Source extract:
*** Begin section ***
Why is this study important? The study of tetrapod locomotion, or movement mechanics, reveals how the earliest known walking creatures lived and moved. Previous research used proposed ideas on locomotion by inferring muscle and ligament placement on the limb bones of the tetrapods. This study uses direct evidence by looking at how the limb bones react to stress to determine how these creatures moved in various environments. 

The big picture  Researchers are using tissue evidence in order to better understand how the earliest walking tetrapods walked. The tissue, or trabecular bone, helps researchers see direct evidence of walking, rather than relying on inferred information about soft tissues. The analysis of trabecular bone is direct evidence for locomotion because it is re-arranged by stresses from gravity. The ability to observe these changes in soft tissue depending on lifestyle is a definitive classification of lifestyle for these early risers. Rather than saying “these creatures had the ability to walk”, the researchers are saying, “these creatures did walk.”

Article Citation: Lennie, K. I., Manske, S. L., Mansky, C. F., & Anderson, J. S. (2021). Locomotory behaviour of early tetrapods from Blue Beach, Nova Scotia, revealed by novel microanatomical analysis. Royal Society open science, 8(5), 210281.

The megaherbivore gap after the non-avian dinosaur extinctions modified trait evolution and diversification of tropical palms

Renske E. Onstein, W. Daniel Kissling, and H. Peter Linder

Summarized by Makayla Palm

What data were used? Qualitative data from modern palm tree fruit, phylogenetic data, and palm tree fossils are used in order to observe changes over time in the taxon Arecaceae, or the palm tree, from the Paleogene Period. After the end-Cretaceous extinction that wiped out the non-avian dinosaurs, mega-herbivores, or any herbivore larger than 1,000 kg ( ~2200 lbs), were nowhere to be found. For the most part, small mammals were left foraging for food, and angiosperms (flower-bearing plants) were able to catch a break. The combination of mammalian seed-spreaders and lack of large herbivores preying on angiosperms (palms in this case) meant that the plants were able to increase in numbers without worrying about defenses. These furry seed-spreaders (small animals that pooped out their seeds) were still spreading, allowing plants to grow and didn’t evolve many defense mechanisms like rough leaves or spines. The researchers hypothesized that they would observe three things about palm diversity in the fossil material from this time: the origin of plant armature (or defense structures like spikes) in the Cretaceous Period because of many large herbivores, the decrease in armature during the Post-Cretaceous Paleogene Megaherbivore Gap (PMHG), and the change in fruit size over time as the plants were able to diversify.
*** End section ***
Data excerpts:
*** Begin section ***
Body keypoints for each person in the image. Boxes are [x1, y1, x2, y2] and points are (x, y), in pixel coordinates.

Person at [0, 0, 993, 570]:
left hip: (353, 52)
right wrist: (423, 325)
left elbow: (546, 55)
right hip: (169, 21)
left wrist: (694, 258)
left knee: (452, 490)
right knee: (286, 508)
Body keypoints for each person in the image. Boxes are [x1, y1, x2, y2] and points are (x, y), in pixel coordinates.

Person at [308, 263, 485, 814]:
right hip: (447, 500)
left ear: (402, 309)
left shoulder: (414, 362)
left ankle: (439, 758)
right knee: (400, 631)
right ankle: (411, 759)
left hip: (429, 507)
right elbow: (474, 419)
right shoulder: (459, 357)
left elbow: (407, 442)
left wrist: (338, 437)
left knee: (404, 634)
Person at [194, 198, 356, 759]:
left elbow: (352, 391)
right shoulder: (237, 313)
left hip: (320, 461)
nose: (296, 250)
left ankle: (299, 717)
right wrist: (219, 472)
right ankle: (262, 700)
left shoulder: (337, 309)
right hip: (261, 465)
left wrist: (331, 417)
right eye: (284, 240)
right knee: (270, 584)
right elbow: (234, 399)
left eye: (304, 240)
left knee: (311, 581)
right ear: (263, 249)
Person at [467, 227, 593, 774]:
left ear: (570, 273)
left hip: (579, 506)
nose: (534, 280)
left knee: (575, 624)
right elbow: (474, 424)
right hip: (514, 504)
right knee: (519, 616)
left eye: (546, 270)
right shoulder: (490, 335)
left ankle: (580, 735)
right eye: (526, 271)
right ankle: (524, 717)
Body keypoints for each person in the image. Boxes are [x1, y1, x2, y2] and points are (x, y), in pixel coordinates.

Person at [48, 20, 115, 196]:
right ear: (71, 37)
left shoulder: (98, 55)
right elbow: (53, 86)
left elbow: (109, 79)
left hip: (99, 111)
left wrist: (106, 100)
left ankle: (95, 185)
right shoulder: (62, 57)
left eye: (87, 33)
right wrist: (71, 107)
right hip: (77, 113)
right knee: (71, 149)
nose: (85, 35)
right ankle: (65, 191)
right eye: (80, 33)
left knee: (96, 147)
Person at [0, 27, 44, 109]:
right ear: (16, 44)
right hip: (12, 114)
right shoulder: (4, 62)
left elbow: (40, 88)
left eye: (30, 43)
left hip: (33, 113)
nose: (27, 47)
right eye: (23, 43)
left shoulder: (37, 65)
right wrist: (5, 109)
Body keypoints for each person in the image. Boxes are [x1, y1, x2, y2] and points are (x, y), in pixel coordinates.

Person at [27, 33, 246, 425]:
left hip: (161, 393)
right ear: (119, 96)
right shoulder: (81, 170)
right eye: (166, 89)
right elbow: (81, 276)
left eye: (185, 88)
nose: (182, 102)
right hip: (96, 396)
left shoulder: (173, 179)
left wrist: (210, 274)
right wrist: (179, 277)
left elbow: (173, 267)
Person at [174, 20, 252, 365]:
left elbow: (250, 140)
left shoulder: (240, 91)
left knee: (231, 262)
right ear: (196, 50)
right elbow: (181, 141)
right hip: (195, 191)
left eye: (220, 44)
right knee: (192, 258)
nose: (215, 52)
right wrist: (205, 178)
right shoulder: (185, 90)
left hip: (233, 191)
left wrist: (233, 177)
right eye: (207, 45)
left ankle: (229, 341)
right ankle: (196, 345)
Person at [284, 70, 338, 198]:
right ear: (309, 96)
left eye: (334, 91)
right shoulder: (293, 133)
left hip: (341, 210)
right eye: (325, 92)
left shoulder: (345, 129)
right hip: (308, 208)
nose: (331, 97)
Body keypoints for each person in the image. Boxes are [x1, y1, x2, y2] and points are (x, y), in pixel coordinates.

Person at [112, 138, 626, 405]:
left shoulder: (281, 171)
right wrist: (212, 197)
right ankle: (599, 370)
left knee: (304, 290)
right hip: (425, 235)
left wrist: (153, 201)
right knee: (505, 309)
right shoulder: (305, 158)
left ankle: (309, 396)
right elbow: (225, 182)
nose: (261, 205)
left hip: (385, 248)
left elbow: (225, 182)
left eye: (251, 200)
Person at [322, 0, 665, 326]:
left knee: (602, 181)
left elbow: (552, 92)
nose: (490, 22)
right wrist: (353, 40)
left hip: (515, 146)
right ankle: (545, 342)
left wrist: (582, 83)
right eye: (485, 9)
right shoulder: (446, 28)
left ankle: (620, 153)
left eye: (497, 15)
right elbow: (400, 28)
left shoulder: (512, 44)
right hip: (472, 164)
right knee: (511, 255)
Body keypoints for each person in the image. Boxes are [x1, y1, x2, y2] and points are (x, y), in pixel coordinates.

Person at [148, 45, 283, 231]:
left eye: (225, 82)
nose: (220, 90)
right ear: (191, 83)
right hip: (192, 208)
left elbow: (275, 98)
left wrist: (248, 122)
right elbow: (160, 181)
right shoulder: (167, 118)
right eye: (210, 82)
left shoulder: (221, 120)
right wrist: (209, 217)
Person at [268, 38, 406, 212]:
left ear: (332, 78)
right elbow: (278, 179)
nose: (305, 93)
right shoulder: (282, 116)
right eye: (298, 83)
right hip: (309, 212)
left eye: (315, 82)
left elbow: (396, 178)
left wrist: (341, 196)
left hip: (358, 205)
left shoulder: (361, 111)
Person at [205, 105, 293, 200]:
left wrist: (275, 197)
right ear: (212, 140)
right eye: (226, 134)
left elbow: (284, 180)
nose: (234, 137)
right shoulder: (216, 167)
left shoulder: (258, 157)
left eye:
*** End section ***
Problem set:
1. In the study summaries, how heavy must an herbivore be to count as a mega-herbivore?
2. Duplicate the part of the study summaries that opens with the words containing "Why is this" and closes with "in various environments.".
The data come from a separate source.

Solution set:
1. Larger than 1,000 kg (about 2,200 lbs).

2.
Why is this study important? The study of tetrapod locomotion, or movement mechanics, reveals how the earliest known walking creatures lived and moved. Previous research used proposed ideas on locomotion by inferring muscle and ligament placement on the limb bones of the tetrapods. This study uses direct evidence by looking at how the limb bones react to stress to determine how these creatures moved in various environments.